A l’heure où nous écrivons cet article, le futur du mouvement n’est absolument pas clair. Mais le fait que celui-ci se soit propagé vers d’autres villes et universités et que la manifestation du 28 octobre a constitué une grande victoire est une indication que le mouvement pourrait encore grossir. Le 29 octobre, il y a eu des manifestations à Innsbruck et à Graz. Pour l’instant il y a eu des occupations à Vienne, Linz, Graz, Innsbruck et Klagenfurt. Il est également possible qu’une grève écolière prennent place en solidarité la semaine prochaine.

 

Le CIO participe au mouvement

Depuis le début du mouvement, le Sozialistische Linkspartei (SLP, CIO-Autriche) a fait partie intégrante de la lutte. L’idée de la manifestation du 28 octobre a ainsi été suggérée par les camarades du CIO en Autriche. Les activistes du SLP ont joué un rôle crucial pour tenter de joindre d’autres luttes au mouvement étudiant. Le mécontentement parmi les travailleurs du métal a été supporté par une délégation des universités sur base de notre initiative. A Salzburg, nous avons été centraux dans l’organisation de la manifestation avec d’autres groupes. Jan Rybak, un membre du SLP, a été un des principaux orateurs de la manifestation de Salzburg. Nous avons mis en avant la nécessité pour le mouvement d’élire démocratiquement un comité pour organiser la protestation et pour l’ÖGB d’organiser la solidarité. Nous avons suggéré l’idée d’une conférence nationale pour discuter des revendications, des slogans et des prochaines étapes pour augmenter la pression sur le gouvernement. Cela pourrait être une étape d’une grande importance pour rassembler les différentes luttes dans une même journée de grève nationale du secteur de l’enseignement (étudiants et professeurs, travailleurs des crèches, universitaires et enseignants).

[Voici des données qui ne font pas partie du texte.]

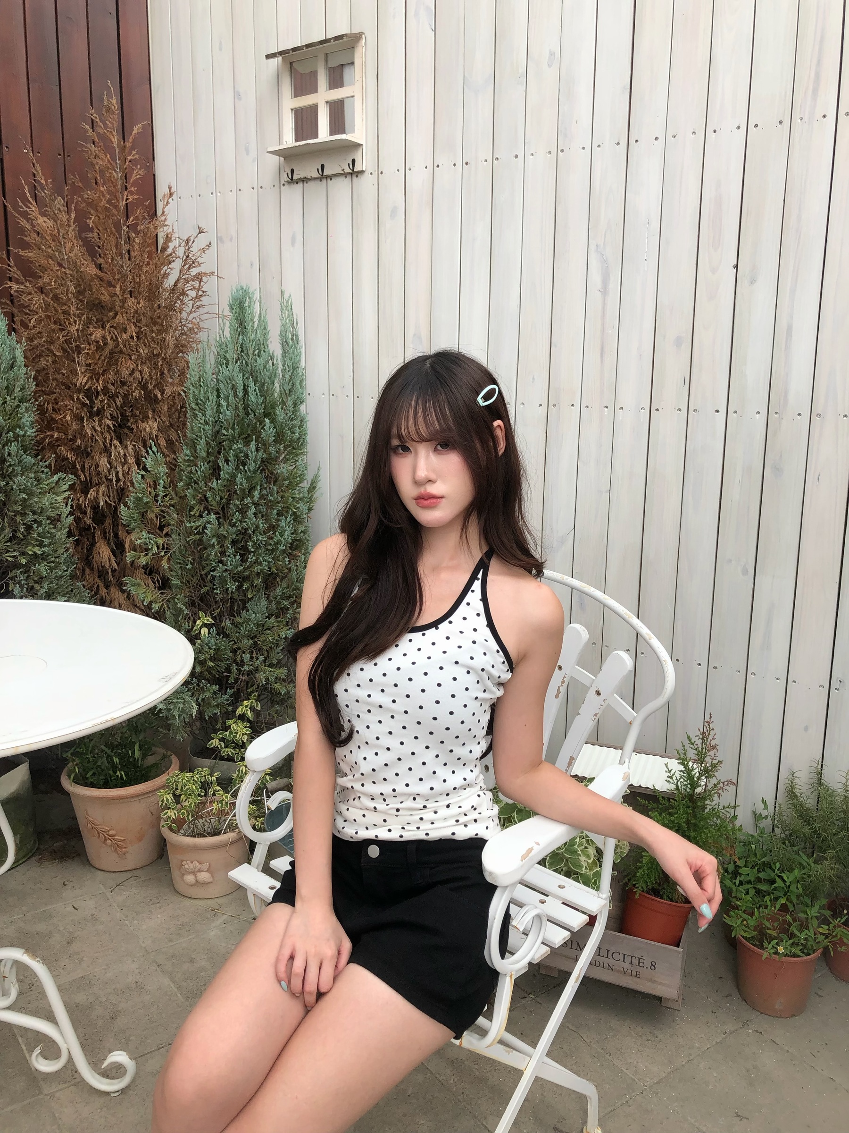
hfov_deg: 49.7
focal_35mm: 28
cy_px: 566
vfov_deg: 63.4
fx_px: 916
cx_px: 424
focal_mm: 3.99
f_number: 1.8
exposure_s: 1/607
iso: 20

Nous expliquons aussi que ce mouvement montre la nécessité d’un nouveau parti des travailleurs puisqu’aucun des partis de l’establishment n’a de solutions à proposer et n’a même pas envie d’en chercher. C’est le système capitaliste qui est responsable de la crise dans l’éducation. Il doit être remplacé par un système socialiste qui assurera à chacun un enseignement gratuit et de qualité.